Molina


Bengie Molina has bashed three homers in a three-game span, powering the Giants to a pair of wins.  He’s got seven of the team’s NL-low 16 dingers, but through 104 plate appearances, still hasn’t drawn a walk, and yes, the Giants are last in that category as well as scoring.  Sadly, Molina’s .308 OBP is just the fourth-lowest among the team’s eight regulars, and it’s two points above the team’s rate.

My favorite baseball annual, Baseball Prospectus, lists statistics for the players it profiles, and uses its proprietary PECOTA system to project a player’s likely statistics for the upcoming season. PECOTA projects player performance based on comparisons with thousands of historical player-seasons. The annual also lists for each player his four highest scoring comparable players, as determined by PECOTA. These are the four most similar comparables, and not the entire sample from which PECOTA generates its projection.

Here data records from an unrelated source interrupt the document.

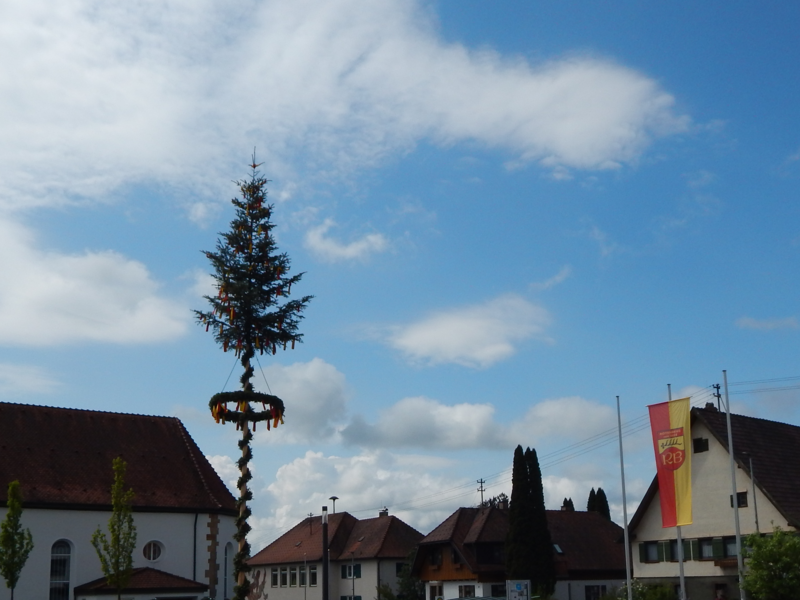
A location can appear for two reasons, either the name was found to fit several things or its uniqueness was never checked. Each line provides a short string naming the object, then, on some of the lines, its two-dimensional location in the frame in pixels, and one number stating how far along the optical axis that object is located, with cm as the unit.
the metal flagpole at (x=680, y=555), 3812
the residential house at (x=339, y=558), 7431
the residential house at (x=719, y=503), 4169
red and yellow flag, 3631
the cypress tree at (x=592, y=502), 9288
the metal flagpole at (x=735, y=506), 3625
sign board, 2859
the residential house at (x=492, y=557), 6269
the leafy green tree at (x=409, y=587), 6806
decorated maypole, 3462
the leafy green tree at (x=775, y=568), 3253
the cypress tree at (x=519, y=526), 5847
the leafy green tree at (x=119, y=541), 3503
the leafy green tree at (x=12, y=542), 3681
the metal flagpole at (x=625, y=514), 4124
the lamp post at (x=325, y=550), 3856
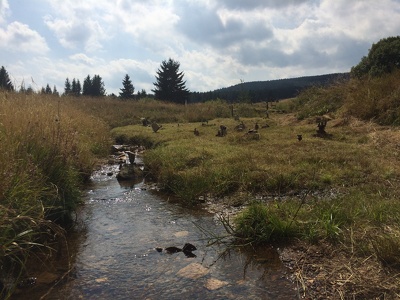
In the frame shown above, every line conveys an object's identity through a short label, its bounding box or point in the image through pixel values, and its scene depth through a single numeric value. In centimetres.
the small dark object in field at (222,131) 1370
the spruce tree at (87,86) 9275
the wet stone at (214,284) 355
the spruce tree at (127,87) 7244
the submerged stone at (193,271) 380
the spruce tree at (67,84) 11831
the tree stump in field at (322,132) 1130
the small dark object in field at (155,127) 1623
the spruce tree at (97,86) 9222
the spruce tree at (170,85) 5834
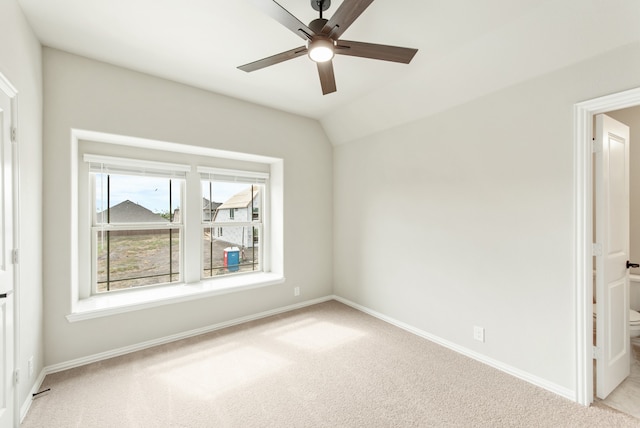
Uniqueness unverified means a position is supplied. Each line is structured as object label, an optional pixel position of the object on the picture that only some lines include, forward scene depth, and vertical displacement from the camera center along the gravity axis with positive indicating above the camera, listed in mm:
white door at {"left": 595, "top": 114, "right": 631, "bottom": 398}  1990 -311
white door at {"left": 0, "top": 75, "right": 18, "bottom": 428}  1570 -279
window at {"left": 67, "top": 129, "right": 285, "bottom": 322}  2746 -126
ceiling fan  1447 +1068
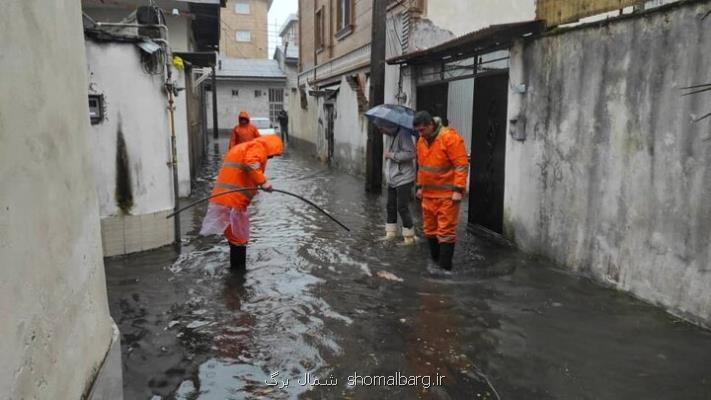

The comparables are only supposed to suggest what a player might do in a particular year; if the top comparables for young outfielder Johnny Wetcougar, 22, are Dave Winfield and Ed Delahanty, the most you can infer is that the system likes him and thinks he’s going to be a good hitter in the style of those players at a similar point in their career. The comparables do not suggest either that Wetcougar will deliver 3000 hits like Winfield or get drunk and fall off of an open drawbridge like Delahanty. The PECOTA comps are not destiny, but they do represent a snapshot of how the listed player was performing at the same age as the current player. Thus, if a 23-year-old hitter is compared to Sammy Sosa, he’s actually being compared to a 23-year-old Sammy Sosa, not to Sosa at the age of 31, when he was one of the best hitters on the planet, or Sosa at 38, when he was an adequate DH who could stand to be platooned.

Having made that statement, I am not forced to admit that I like to take them as destiny, or at least a hint thereof.  Between now and Opening Day, I’ll be taking a look at the comparables for each of the players likely to get major playing time for the Giants this season, with the hopes of discerning what sorts of performances we might expect from them.  We start today with catcher Bengie Molina.

Molina’s top four comparables are Brian Harper, Darrin Fletcher, Bill Freehan, and Jeff Conine.  Harper’s age-34 season was his second-to-last, and marked a steep decline for him.  He actually caught in only 25 games for the 1994 Brewers, a significant decrease from the 130-odd he’s caught in each of the previous two years.  He had fewer than half the plate appearances he’d had in either of the two previous seasons, most of those at DH.  His rate stats (.291/.318./398) may have explained why Phil Garner used him so much less, but it also had something to do with the rise of 24-year-old Dave Nilsson.  For the first time in six years, Harper’s EQA was less than the league average.  The next season, he had seven plate appearances with the Athletics, and retired.

Darrin Fletcher at 34 had 453 plate appearances for the 2001 Blue Jays, which was way too many considering his rate stats fell off a cliff from previous seasons.  .226/.274/.353 (a .218 EQA) is unacceptable, certainly from a catcher not known for his defense.  But with Kevin Cash the best catcher in their farm system, the Jays were a bit stymied for a solution.  So desparate were the Jays for a catcher that for 2002, they signed minor-league journeyman free agent Ken Huckaby, whose claim to fame at the time was one major-league at-bat, albeit for the 2001 world champion Arizona Diamondbacks.  Fletcher’s EQA fell to .202 in 2002, and he retired.

Bill Freehan was one of the great catchers in the 1960s.  A five-time Gold Glove winner, he held the career record for fielding percentage until 2002, and was runner-up for the AL MVP award in 1968, when his Detroit Tigers won the World Series.  At 34, though, Freehan was in his last season, catching in 61 games, the same number as Bruce Kimm, and only two more than John Wockenfuss.  He retired at the end of the season.

At 34, Jeff Conine still had six more years of above-league-average hitting ahead of him, and would play until he was 41.  The fact that PECOTA sees Conine as a comparable for Molina is encouraging, but the fact Conine was not a catcher makes this comp perhaps less reliable.

It might be argued that Molina’s career highs in RBI (and double plays hit into!) last season was the result of career highs in games and plate appearances, something of a red flag for a catcher who will turn 35 in July.  Fortunately, Molina is in the last year of his contract, and Buster Posey should be ready to take over behind the plate in 2010.